William Chambers junior was born at Valenciennes on 24 May 1809 and, like his father, was educated at St John's College, Cambridge. William senior was not actually married to his mother, Emma Maria Adams of Jamaica, although she was presented as 'Mrs Chambers' following the family's return to Britain and William senior's inheritance of the Stepney estate. They married belatedly in 1829, but William junior's illegitimacy, which had to be admitted publicly during one of the lawsuits with Stepney Cowell, disqualified him from inheriting the estate. Nevertheless, he became an active JP, first chairman of the local Board of Health, and in 1839 he established an important new pottery at Llanelli. He married Joanna Trant Payne in 1835. He played a prominent part in suppressing the Rebecca Riots, although he was widely suspected of being sympathetic towards the rioters' cause. Following his father's death he purchased the famous Hafod estate in Cardiganshire, but the expense proved crippling and he eventually lost it when he went bankrupt in 1871. Chambers died on 21 March 1882.

==Later generations==
John Graham Chambers (1843–83), born at Llanelly House, became a noted sports journalist and administrator. He was largely responsible for devising modern rules for rowing, athletics and boxing (although the latter were named after his friend, the Marquess of Queensberry). His brother Charles Campbell Chambers (1850–1906) was an active cricketer and rugby player who in 1881 was elected the first President of the Welsh Rugby Union. Charles's son Robert Lambert Chambers married Dorothea Douglass, who as Mrs Lambert Chambers was the outstanding women's tennis player of the early twentieth century.

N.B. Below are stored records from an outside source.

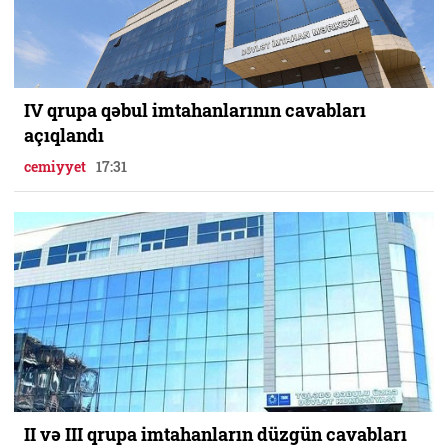
IV qrupa qəbul imtahanlarının cavabları
açıqlandı
cemiyyet
17:31
II və III qrupa imtahanların düzgün cavabları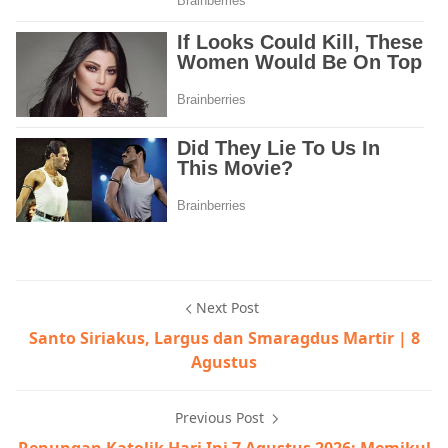
Next Post
Santo Siriakus, Largus dan Smaragdus Martir | 8
Agustus
Previous Post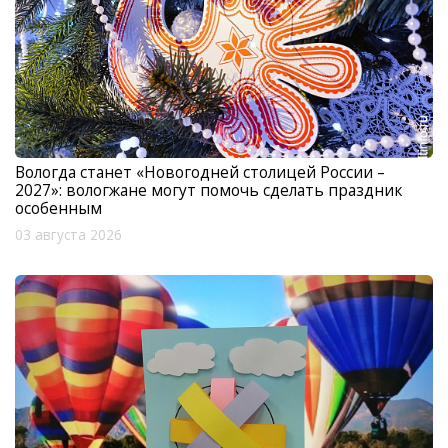
Вологда станет «Новогодней столицей России –
2027»: вологжане могут помочь сделать праздник
особенным
03 августа 2026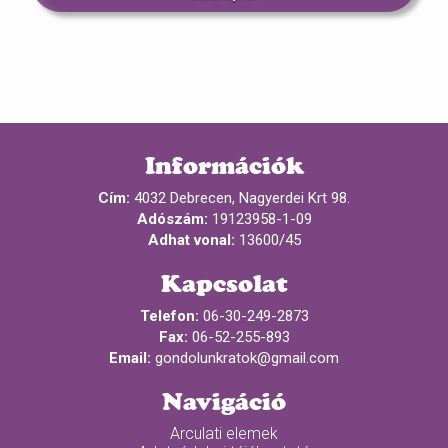
Információk
Cím:
4032 Debrecen, Nagyerdei Krt 98.
Adószám:
19123958-1-09
Adhat vonal:
13600/45
Kapcsolat
Telefon:
06-30-249-2873
Fax:
06-52-255-893
Email:
gondolunkratok@gmail.com
Navigáció
Arculati elemek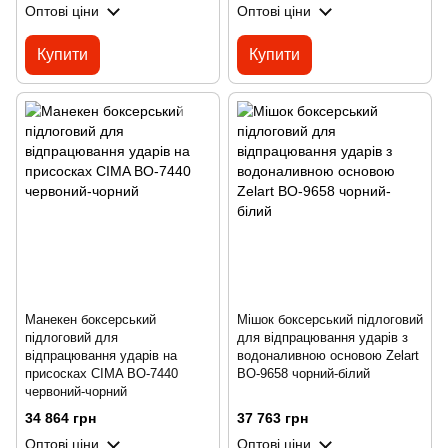
Оптові ціни
Оптові ціни
Купити
Купити
Манекен боксерський
Мішок боксерський підлоговий
підлоговий для
для відпрацювання ударів з
відпрацювання ударів на
водоналивною основою Zelart
присосках CIMA BO-7440
BO-9658 чорний-білий
червоний-чорний
34 864 грн
37 763 грн
Оптові ціни
Оптові ціни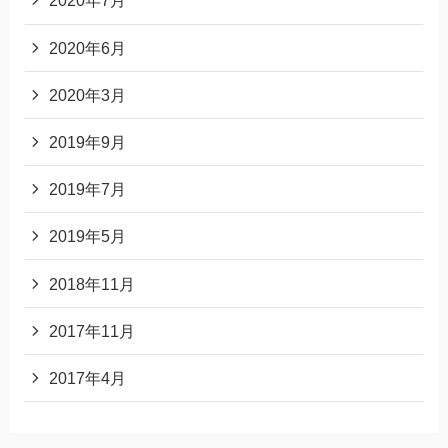
2020年7月
2020年6月
2020年3月
2019年9月
2019年7月
2019年5月
2018年11月
2017年11月
2017年4月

Further detailed research carried out by genealogist James Phillips-Evans has shown that the bloodlines of the Chambers and Stepney families were eventually united, but not until 1908 when Eleanor Etna Audley Thursby-Pelham married Alan Frederick James de Rutzen of Slebech. Eleanor Thursby-Pelham was a great-great-granddaughter of Emily Mary Anne Chambers (1771–1858), sister of William Chambers senior of Llanelly House, or rather his half-sister given that they only shared a mother, namely Anne James, wife of Abraham Chambers, whose adulterous affair with Sir John Stepney, Bt resulted in the birth of William Chambers in 1773. Eleanor's husband, Alan de Rutzen, was the son of Sir Albert de Rutzen and his wife, Horatia Augusta Stepney-Gulston, a great-great-granddaughter of Elizabeth Bridgetta Stepney (1749–1780), one of the sisters of Sir John Stepney, Bt who fathered William Chambers senior of Llanelly House. The living descendants of Alan James de Rutzen and Eleanor Etna Audley Thursby-Pelham therefore represent both the Chambers and Stepney families, and these living descendants are presently very few in number, being only Sir Edward Dashwood, Bt of West Wycombe Park and his three sisters, and their children.